Moving towards energy inclusion
According to the World Bank, 800 million people still do not have access to energy. And since energy is the main pillar for the development of the economy, it is essential to provide solutions that contribute to reducing the socio-economic gap between countries.
In order to solve the energy access problem, countries with a higher share of energy exclusion are carrying out numerous projects, mainly based on the expansion of the national electricity grid or through the installation of hybrid microgrids. However, both solutions are not viable for the most remote and difficult to access areas. That is why the current dynamics seeks to solve these cases individually, through individual autonomous solar systems.

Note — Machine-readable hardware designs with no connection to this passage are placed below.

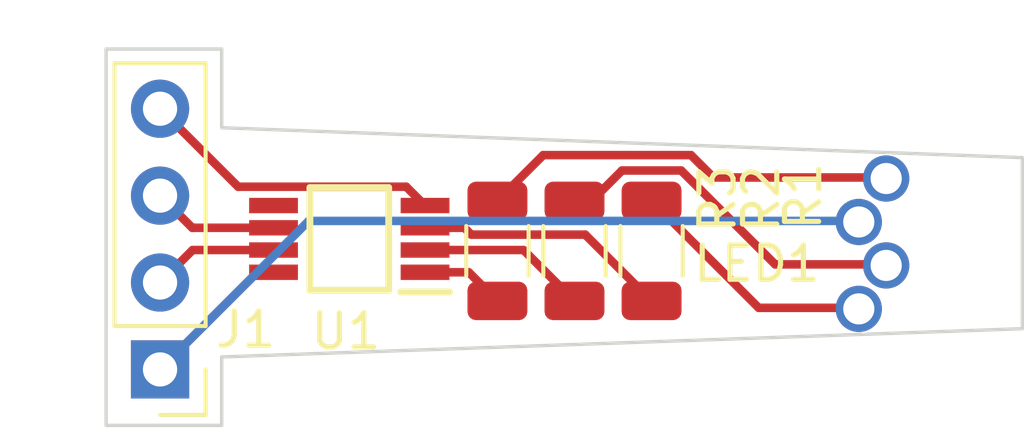
<source format=kicad_pcb>
(kicad_pcb (version 20221018) (generator pcbnew)

  (general
    (thickness 1.6)
  )

  (paper "A4")
  (layers
    (0 "F.Cu" signal)
    (31 "B.Cu" signal)
    (32 "B.Adhes" user "B.Adhesive")
    (33 "F.Adhes" user "F.Adhesive")
    (34 "B.Paste" user)
    (35 "F.Paste" user)
    (36 "B.SilkS" user "B.Silkscreen")
    (37 "F.SilkS" user "F.Silkscreen")
    (38 "B.Mask" user)
    (39 "F.Mask" user)
    (40 "Dwgs.User" user "User.Drawings")
    (41 "Cmts.User" user "User.Comments")
    (42 "Eco1.User" user "User.Eco1")
    (43 "Eco2.User" user "User.Eco2")
    (44 "Edge.Cuts" user)
    (45 "Margin" user)
    (46 "B.CrtYd" user "B.Courtyard")
    (47 "F.CrtYd" user "F.Courtyard")
    (48 "B.Fab" user)
    (49 "F.Fab" user)
    (50 "User.1" user)
    (51 "User.2" user)
    (52 "User.3" user)
    (53 "User.4" user)
    (54 "User.5" user)
    (55 "User.6" user)
    (56 "User.7" user)
    (57 "User.8" user)
    (58 "User.9" user)
  )

  (setup
    (pad_to_mask_clearance 0)
    (pcbplotparams
      (layerselection 0x00010fc_ffffffff)
      (plot_on_all_layers_selection 0x0000000_00000000)
      (disableapertmacros false)
      (usegerberextensions false)
      (usegerberattributes true)
      (usegerberadvancedattributes true)
      (creategerberjobfile true)
      (dashed_line_dash_ratio 12.000000)
      (dashed_line_gap_ratio 3.000000)
      (svgprecision 4)
      (plotframeref false)
      (viasonmask false)
      (mode 1)
      (useauxorigin false)
      (hpglpennumber 1)
      (hpglpenspeed 20)
      (hpglpendiameter 15.000000)
      (dxfpolygonmode true)
      (dxfimperialunits true)
      (dxfusepcbnewfont true)
      (psnegative false)
      (psa4output false)
      (plotreference true)
      (plotvalue true)
      (plotinvisibletext false)
      (sketchpadsonfab false)
      (subtractmaskfromsilk false)
      (outputformat 1)
      (mirror false)
      (drillshape 0)
      (scaleselection 1)
      (outputdirectory "Gerber/")
    )
  )

  (net 0 "")
  (net 1 "Net-(J1-Pin_1)")
  (net 2 "Net-(J1-Pin_2)")
  (net 3 "Net-(J1-Pin_3)")
  (net 4 "GND")
  (net 5 "Net-(LED1-ANODE_BLUE)")
  (net 6 "Net-(LED1-ANODE_RED)")
  (net 7 "Net-(LED1-ANODE_GREEN)")
  (net 8 "Net-(U1-LED2)")
  (net 9 "Net-(U1-LED1)")
  (net 10 "Net-(U1-LED0)")
  (net 11 "unconnected-(U1-LED3-Pad5)")

  (footprint "Resistor_SMD:R_1206_3216Metric" (layer "F.Cu") (at 32.65 58.55 -90))

  (footprint "Connector_PinHeader_2.54mm:PinHeader_1x04_P2.54mm_Vertical" (layer "F.Cu") (at 18.3 62.015 180))

  (footprint "KiCad:SOP65P490X110-8N" (layer "F.Cu") (at 23.825 58.2 180))

  (footprint "Resistor_SMD:R_1206_3216Metric" (layer "F.Cu") (at 30.4 58.55 -90))

  (footprint "Resistor_SMD:R_1206_3216Metric" (layer "F.Cu") (at 28.15 58.55 -90))

  (footprint "KiCad:HV5RGB25" (layer "F.Cu") (at 38.7 60.245 90))

  (gr_line (start 20.1 61.65) (end 20.1 63.65)
    (stroke (width 0.1) (type default)) (layer "Edge.Cuts") (tstamp 05d148ed-8542-45ed-87d1-f89a1fef590b))
  (gr_line (start 16.725 52.65) (end 20.1 52.65)
    (stroke (width 0.1) (type default)) (layer "Edge.Cuts") (tstamp 11016a06-c471-4ea6-b802-76fdfec1229b))
  (gr_line (start 43.474095 60.8245) (end 20.1 61.65)
    (stroke (width 0.1) (type default)) (layer "Edge.Cuts") (tstamp 377ef826-641b-4b05-9151-6d04a121a05a))
  (gr_line (start 20.1 52.65) (end 20.1 54.95)
    (stroke (width 0.1) (type default)) (layer "Edge.Cuts") (tstamp 641a98a6-56d8-4158-86d5-483e98981734))
  (gr_line (start 20.1 54.95) (end 43.474095 55.8245)
    (stroke (width 0.1) (type default)) (layer "Edge.Cuts") (tstamp 9203dfc4-8411-4639-bda2-fff65b1cbe21))
  (gr_line (start 16.725 63.65) (end 20.1 63.65)
    (stroke (width 0.1) (type default)) (layer "Edge.Cuts") (tstamp 954b0b1b-7747-4b4b-8720-217499b3b181))
  (gr_line (start 16.725 63.65) (end 16.725 52.65)
    (stroke (width 0.1) (type default)) (layer "Edge.Cuts") (tstamp cff1596d-bf5b-42e9-8326-fb426c1eeff0))
  (gr_line (start 43.474095 55.8245) (end 43.474095 60.8245)
    (stroke (width 0.1) (type default)) (layer "Edge.Cuts") (tstamp d9a8853c-7fcb-46de-ab7c-f8da1e63f3ed))

  (segment (start 21.613 59.175) (end 21.14 59.175) (width 0.25) (layer "F.Cu") (net 1) (tstamp 1a986515-7281-4c44-be7f-d024f714269d))
  (segment (start 21.14 59.175) (end 18.3 62.015) (width 0.25) (layer "F.Cu") (net 1) (tstamp 5229a47c-4ab7-4de5-a251-99ddcde42f9c))
  (segment (start 38.6245 57.6745) (end 22.6405 57.6745) (width 0.25) (layer "B.Cu") (net 1) (tstamp 40bb71d2-e272-45e2-a878-fe5fe4bd740e))
  (segment (start 38.7 57.75) (end 38.6245 57.6745) (width 0.25) (layer "B.Cu") (net 1) (tstamp b80f1fd6-24e6-4fde-a919-e48540613d4a))
  (segment (start 22.6405 57.6745) (end 18.3 62.015) (width 0.25) (layer "B.Cu") (net 1) (tstamp fd90d9b8-f618-4e35-8e34-c37291231c37))
  (segment (start 21.613 58.525) (end 19.25 58.525) (width 0.25) (layer "F.Cu") (net 2) (tstamp 40f303bc-f06b-446f-aa12-907b6cf23c8f))
  (segment (start 19.25 58.525) (end 18.3 59.475) (width 0.25) (layer "F.Cu") (net 2) (tstamp 54e2ac45-00c4-402c-87e5-49ea5e20821f))
  (segment (start 18.3 59.475) (end 18.3 59.05) (width 0.25) (layer "B.Cu") (net 2) (tstamp 246f0e8d-6b3c-4f5d-9d17-98e604961b0c))
  (segment (start 19.24 57.875) (end 18.3 56.935) (width 0.25) (layer "F.Cu") (net 3) (tstamp af48487d-993f-48ba-8a38-7ccfa4476803))
  (segment (start 21.613 57.875) (end 19.24 57.875) (width 0.25) (layer "F.Cu") (net 3) (tstamp e6ecddf3-d90b-4c7e-a3f4-c31896828f8b))
  (segment (start 18.299095 57.2595) (end 18.608096 56.950499) (width 0.25) (layer "B.Cu") (net 3) (tstamp 3dc515c6-5753-426a-9399-224e7d1b46d9))
  (segment (start 25.487 56.675) (end 20.58 56.675) (width 0.25) (layer "F.Cu") (net 4) (tstamp 274369eb-503f-4b7b-b5b9-c9de0f9583b7))
  (segment (start 20.58 56.675) (end 18.3 54.395) (width 0.25) (layer "F.Cu") (net 4) (tstamp 8dcf6f37-0fa9-4f63-9763-4d1876d3327e))
  (segment (start 26.037 57.225) (end 25.487 56.675) (width 0.25) (layer "F.Cu") (net 4) (tstamp a6a7b43e-9ef3-4caf-8840-8faead9e892f))
  (segment (start 38.6245 60.2145) (end 38.7 60.29) (width 0.25) (layer "F.Cu") (net 5) (tstamp 2c74be6e-31ac-4850-b406-01082404d779))
  (segment (start 35.777 60.2145) (end 38.6245 60.2145) (width 0.25) (layer "F.Cu") (net 5) (tstamp 576b1716-b147-45cb-ae01-f9ba3cd43995))
  (segment (start 32.65 57.0875) (end 35.777 60.2145) (width 0.25) (layer "F.Cu") (net 5) (tstamp 60dcec5f-6ef9-4969-a74e-fad6f71caee2))
  (segment (start 36.257673 58.9445) (end 39.4245 58.9445) (width 0.25) (layer "F.Cu") (net 6) (tstamp 3f971663-75da-4aa1-b57a-0e06cec052fc))
  (segment (start 30.899327 57.0875) (end 31.786827 56.2) (width 0.25) (layer "F.Cu") (net 6) (tstamp 561ab31b-28da-4070-8ada-9f74fef7a004))
  (segment (start 31.786827 56.2) (end 33.513173 56.2) (width 0.25) (layer "F.Cu") (net 6) (tstamp 68dc35fd-803a-4ba1-bec3-35c4d4201de5))
  (segment (start 30.4 57.0875) (end 30.899327 57.0875) (width 0.25) (layer "F.Cu") (net 6) (tstamp 7f5db248-0a15-4453-b0e9-808e8b94dbab))
  (segment (start 39.4245 58.9445) (end 39.5 59.02) (width 0.25) (layer "F.Cu") (net 6) (tstamp a5b8ba8e-49d3-4a0d-aced-b9662009fc71))
  (segment (start 33.513173 56.2) (end 36.257673 58.9445) (width 0.25) (layer "F.Cu") (net 6) (tstamp b88f60d9-2d9f-45f3-a510-180265da49e8))
  (segment (start 39.4245 56.4045) (end 39.5 56.48) (width 0.25) (layer "F.Cu") (net 7) (tstamp 2e637e21-978d-4de9-9db4-c5492f6ddbdd))
  (segment (start 33.8 55.75) (end 34.4545 56.4045) (width 0.25) (layer "F.Cu") (net 7) (tstamp 4e0d0e18-3757-484b-b7d7-5e94ceb734a4))
  (segment (start 28.15 57.0875) (end 29.4875 55.75) (width 0.25) (layer "F.Cu") (net 7) (tstamp 558ee2cc-74c6-4203-adbc-4afa4ff7c971))
  (segment (start 34.4545 56.4045) (end 39.4245 56.4045) (width 0.25) (layer "F.Cu") (net 7) (tstamp 6ac86ff0-685d-46ac-bfac-13b854001443))
  (segment (start 29.4875 55.75) (end 33.8 55.75) (width 0.25) (layer "F.Cu") (net 7) (tstamp e1217141-9bd6-4e38-aaf1-f8615eed83bd))
  (segment (start 26.037 57.875) (end 27.186827 57.875) (width 0.25) (layer "F.Cu") (net 8) (tstamp 216816f1-cd53-4b33-b072-f07c87cb92f8))
  (segment (start 27.386827 58.075) (end 30.7125 58.075) (width 0.25) (layer "F.Cu") (net 8) (tstamp b40a6861-37dd-42e0-b955-1ac4a890d5c8))
  (segment (start 30.7125 58.075) (end 32.65 60.0125) (width 0.25) (layer "F.Cu") (net 8) (tstamp d564023d-62b9-4ef9-b963-7931b5306c17))
  (segment (start 27.186827 57.875) (end 27.386827 58.075) (width 0.25) (layer "F.Cu") (net 8) (tstamp f5a05f66-2868-4156-b666-f6e927288c08))
  (segment (start 26.037 58.525) (end 28.9125 58.525) (width 0.25) (layer "F.Cu") (net 9) (tstamp 50539940-62f6-4951-90cc-0ea7dfc08e5f))
  (segment (start 28.9125 58.525) (end 30.4 60.0125) (width 0.25) (layer "F.Cu") (net 9) (tstamp cbd00dbc-3556-4c08-95b0-4bf060547ec8))
  (segment (start 27.3125 59.175) (end 28.15 60.0125) (width 0.25) (layer "F.Cu") (net 10) (tstamp 40c44863-4647-4e3f-932f-aa28ae680d04))
  (segment (start 26.037 59.175) (end 27.3125 59.175) (width 0.25) (layer "F.Cu") (net 10) (tstamp d56622cc-886d-469e-be4e-3a60b2a51f1c))

)

</source>
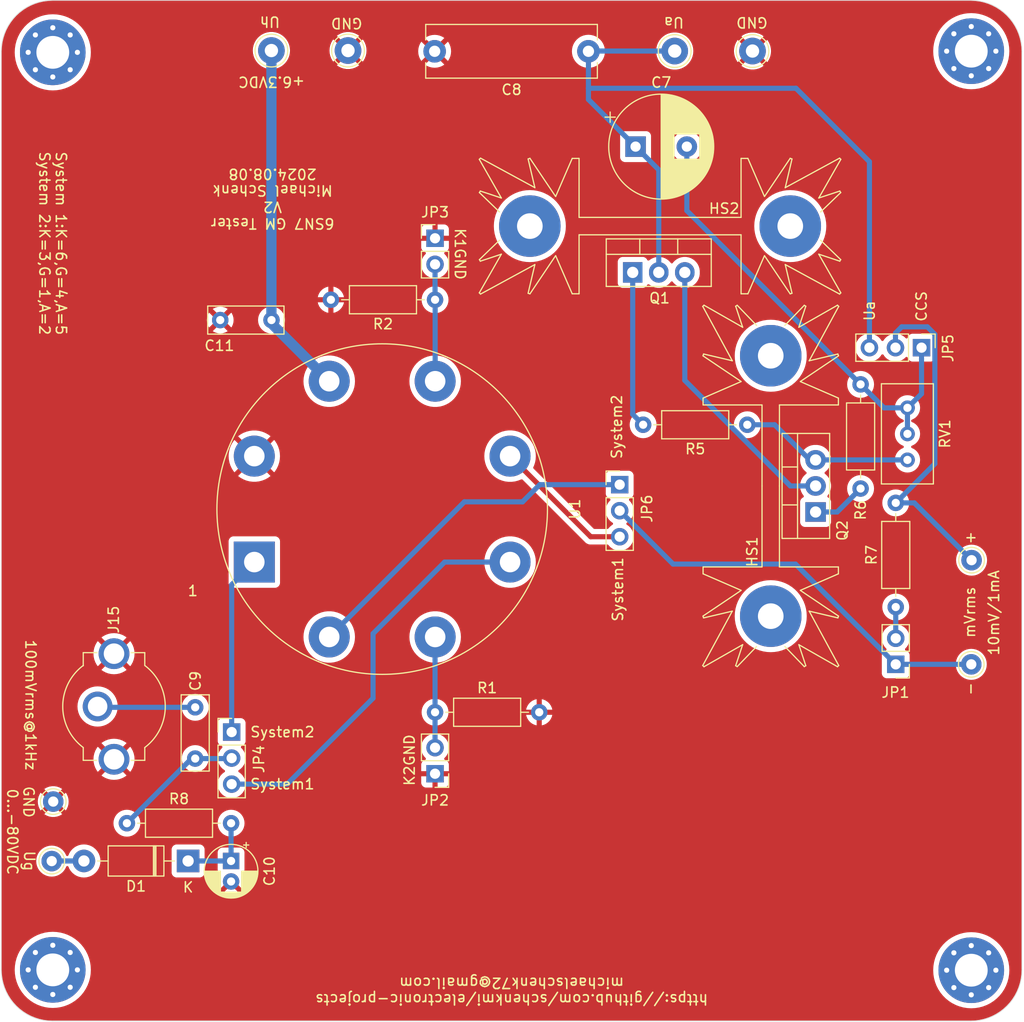
<source format=kicad_pcb>
(kicad_pcb
	(version 20240108)
	(generator "pcbnew")
	(generator_version "8.0")
	(general
		(thickness 1.6)
		(legacy_teardrops no)
	)
	(paper "A4")
	(layers
		(0 "F.Cu" signal)
		(31 "B.Cu" signal)
		(32 "B.Adhes" user "B.Adhesive")
		(33 "F.Adhes" user "F.Adhesive")
		(34 "B.Paste" user)
		(35 "F.Paste" user)
		(36 "B.SilkS" user "B.Silkscreen")
		(37 "F.SilkS" user "F.Silkscreen")
		(38 "B.Mask" user)
		(39 "F.Mask" user)
		(40 "Dwgs.User" user "User.Drawings")
		(41 "Cmts.User" user "User.Comments")
		(42 "Eco1.User" user "User.Eco1")
		(43 "Eco2.User" user "User.Eco2")
		(44 "Edge.Cuts" user)
		(45 "Margin" user)
		(46 "B.CrtYd" user "B.Courtyard")
		(47 "F.CrtYd" user "F.Courtyard")
		(48 "B.Fab" user)
		(49 "F.Fab" user)
	)
	(setup
		(stackup
			(layer "F.SilkS"
				(type "Top Silk Screen")
			)
			(layer "F.Paste"
				(type "Top Solder Paste")
			)
			(layer "F.Mask"
				(type "Top Solder Mask")
				(thickness 0.01)
			)
			(layer "F.Cu"
				(type "copper")
				(thickness 0.035)
			)
			(layer "dielectric 1"
				(type "core")
				(thickness 1.51)
				(material "FR4")
				(epsilon_r 4.5)
				(loss_tangent 0.02)
			)
			(layer "B.Cu"
				(type "copper")
				(thickness 0.035)
			)
			(layer "B.Mask"
				(type "Bottom Solder Mask")
				(thickness 0.01)
			)
			(layer "B.Paste"
				(type "Bottom Solder Paste")
			)
			(layer "B.SilkS"
				(type "Bottom Silk Screen")
			)
			(copper_finish "None")
			(dielectric_constraints no)
		)
		(pad_to_mask_clearance 0)
		(allow_soldermask_bridges_in_footprints no)
		(pcbplotparams
			(layerselection 0x00010f0_ffffffff)
			(plot_on_all_layers_selection 0x0000000_00000000)
			(disableapertmacros no)
			(usegerberextensions no)
			(usegerberattributes no)
			(usegerberadvancedattributes no)
			(creategerberjobfile no)
			(dashed_line_dash_ratio 12.000000)
			(dashed_line_gap_ratio 3.000000)
			(svgprecision 6)
			(plotframeref no)
			(viasonmask no)
			(mode 1)
			(useauxorigin no)
			(hpglpennumber 1)
			(hpglpenspeed 20)
			(hpglpendiameter 15.000000)
			(pdf_front_fp_property_popups yes)
			(pdf_back_fp_property_popups yes)
			(dxfpolygonmode yes)
			(dxfimperialunits yes)
			(dxfusepcbnewfont yes)
			(psnegative no)
			(psa4output no)
			(plotreference yes)
			(plotvalue no)
			(plotfptext yes)
			(plotinvisibletext no)
			(sketchpadsonfab no)
			(subtractmaskfromsilk no)
			(outputformat 1)
			(mirror no)
			(drillshape 0)
			(scaleselection 1)
			(outputdirectory "gerber")
		)
	)
	(net 0 "")
	(net 1 "VDDA")
	(net 2 "Net-(JP4-B)")
	(net 3 "Net-(J16-Pin_1)")
	(net 4 "FVCC")
	(net 5 "Net-(J15-In)")
	(net 6 "FGND")
	(net 7 "Net-(D1-K)")
	(net 8 "Net-(D1-A)")
	(net 9 "Net-(J17-Pin_1)")
	(net 10 "Net-(JP4-C)")
	(net 11 "Net-(JP4-A)")
	(net 12 "Net-(JP6-A)")
	(net 13 "Net-(JP6-B)")
	(net 14 "Net-(Q1-G)")
	(net 15 "Net-(Q1-S)")
	(net 16 "Net-(Q2-S)")
	(net 17 "Net-(Q2-G)")
	(net 18 "Net-(JP1-B)")
	(net 19 "Net-(JP2-B)")
	(net 20 "Net-(JP3-B)")
	(net 21 "Net-(JP5-A)")
	(footprint "MountingHole:MountingHole_3.2mm_M3_Pad_Via" (layer "F.Cu") (at 50.753944 52.832))
	(footprint "MountingHole:MountingHole_3.2mm_M3_Pad_Via" (layer "F.Cu") (at 50.753944 142.320944))
	(footprint "MountingHole:MountingHole_3.2mm_M3_Pad_Via" (layer "F.Cu") (at 140.335 142.354))
	(footprint "MountingHole:MountingHole_3.2mm_M3_Pad_Via" (layer "F.Cu") (at 140.335 52.718))
	(footprint "Connector_Pin:Pin_D1.3mm_L11.0mm" (layer "F.Cu") (at 111.412174 52.705))
	(footprint "Connector_Pin:Pin_D1.3mm_L11.0mm" (layer "F.Cu") (at 118.999 52.705))
	(footprint "Connector_Pin:Pin_D1.3mm_L11.0mm" (layer "F.Cu") (at 72.076483 52.657064))
	(footprint "Connector_Pin:Pin_D1.3mm_L11.0mm" (layer "F.Cu") (at 79.547902 52.657064))
	(footprint "Capacitor_THT:C_Rect_L7.2mm_W2.5mm_P5.00mm_FKS2_FKP2_MKS2_MKP2" (layer "F.Cu") (at 72.0852 78.9432 180))
	(footprint "kicad-snk:TubeOctal" (layer "F.Cu") (at 82.881173 97.380319 -90))
	(footprint "Resistor_THT:R_Axial_DIN0207_L6.3mm_D2.5mm_P10.16mm_Horizontal" (layer "F.Cu") (at 88.0364 76.962 180))
	(footprint "Resistor_THT:R_Axial_DIN0207_L6.3mm_D2.5mm_P10.16mm_Horizontal" (layer "F.Cu") (at 57.982495 128.016))
	(footprint "Heatsink:Heatsink_Fischer_SK104-STC-STIC_35x13mm_2xDrill2.5mm" (layer "F.Cu") (at 120.777 95.123 90))
	(footprint "Resistor_THT:R_Axial_DIN0207_L6.3mm_D2.5mm_P10.16mm_Horizontal" (layer "F.Cu") (at 132.969 106.934 90))
	(footprint "Resistor_THT:R_Axial_DIN0207_L6.3mm_D2.5mm_P10.16mm_Horizontal" (layer "F.Cu") (at 88.0364 117.1956))
	(footprint "Connector_PinHeader_2.54mm:PinHeader_1x03_P2.54mm_Vertical" (layer "F.Cu") (at 135.4836 81.6356 -90))
	(footprint "Connector_Pin:Pin_D1.0mm_L10.0mm" (layer "F.Cu") (at 140.364853 102.362))
	(footprint "kicad-snk:RCA-Phono_CUI-Devices_RCJ-02X_Vertical" (layer "F.Cu") (at 56.724587 116.631977 90))
	(footprint "Connector_PinHeader_2.54mm:PinHeader_1x03_P2.54mm_Vertical" (layer "F.Cu") (at 68.199 119.126))
	(footprint "Capacitor_THT:C_Rect_L7.2mm_W2.5mm_P5.00mm_FKS2_FKP2_MKS2_MKP2" (layer "F.Cu") (at 64.643 121.713 90))
	(footprint "Connector_PinHeader_2.54mm:PinHeader_1x02_P2.54mm_Vertical" (layer "F.Cu") (at 132.969 112.522 180))
	(footprint "Package_TO_SOT_THT:TO-220-3_Vertical" (layer "F.Cu") (at 125.151 97.663 90))
	(footprint "Capacitor_THT:CP_Radial_D10.0mm_P5.00mm" (layer "F.Cu") (at 107.5944 62.0268))
	(footprint "Heatsink:Heatsink_Fischer_SK104-STC-STIC_35x13mm_2xDrill2.5mm" (layer "F.Cu") (at 109.982 69.779 180))
	(footprint "Connector_Pin:Pin_D1.0mm_L10.0mm" (layer "F.Cu") (at 50.650263 131.713))
	(footprint "Diode_THT:D_DO-41_SOD81_P10.16mm_Horizontal" (layer "F.Cu") (at 63.951495 131.699 180))
	(footprint "Connector_PinHeader_2.54mm:PinHeader_1x02_P2.54mm_Vertical" (layer "F.Cu") (at 88.0364 123.19 180))
	(footprint "Resistor_THT:R_Axial_DIN0207_L6.3mm_D2.5mm_P10.16mm_Horizontal" (layer "F.Cu") (at 129.54 85.217 -90))
	(footprint "Resistor_THT:R_Axial_DIN0207_L6.3mm_D2.5mm_P10.16mm_Horizontal" (layer "F.Cu") (at 118.491 89.154 180))
	(footprint "Capacitor_THT:CP_Radial_D5.0mm_P2.00mm"
		(layer "F.Cu")
		(uuid "b8328a40-472e-4f7d-885c-1e280e8e1f08")
		(at 68.142495 131.699 -90)
		(descr "CP, Radial series, Radial, pin pitch=2.00mm, , diameter=5mm, Electrolytic Capacitor")
		(tags "CP Radial series Radial pin pitch 2.00mm  diameter 5mm Electrolytic Capacitor")
		(property "Reference" "C10"
			(at 1 -3.75 90)
			(layer "F.SilkS")
			(uuid "7a02bab3-5483-4e00-8e4d-a841db9efa5d")
			(effects
				(font
					(size 1 1)
					(thickness 0.15)
				)
			)
		)
		(property "Value" "1uF/100V"
			(at 1 3.75 90)
			(layer "F.Fab")
			(uuid "ddff5273-96f1-4a7f-b3f2-50f5528c8a1b")
			(eff
... [215318 chars truncated]
</source>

In this context, and with the aim of undertaking a change, Solartia and IED have thoroughly analyzed the current problems of individual systems for non-interconnected areas.
Looking for a minimum power that guarantees basic subsistence consumption, current systems are based on solar kits of individual parts that are integrated into the user’s home on the same day of installation. Under this principle, high skilled labor and intensive maintenance over time are the main characteristics of such architecture. If we additionally see how few barriers there are to prevent theft or dismantling of the system, we can understand the low scalability of this solution in the long term.
After a period of understanding this problem, we understood that once again technology could help to create a scalable and durable product over time. From that point on, temperature control and its relationship with power output, as well as battery health status, started to be the pillars of the internal project.
Both teams understood from the beginning that energy inclusion has to go beyond guaranteeing energy access. It has to seek not only the economic development of the regions, but also to connect these populations with the rest of the country’s population. Understanding the context of non-interconnected areas, we had to analyze the possibility of connecting telecommunications. That is why in parallel we started an investigation on how to extract/send data from such remote locations.
From the beginning we had a clear position, and that is that if the world’s leading countries rely on technology to continue to evolve their economy and lifestyle, it must once again be the same principle that we apply in every aspect of our research. Without technology, there is no sustainable progress, and without electronics to enable that technology, there is no sustainable progress. Therefore, the road to electrical inclusion in these non-interconnected areas passes irremediably through them.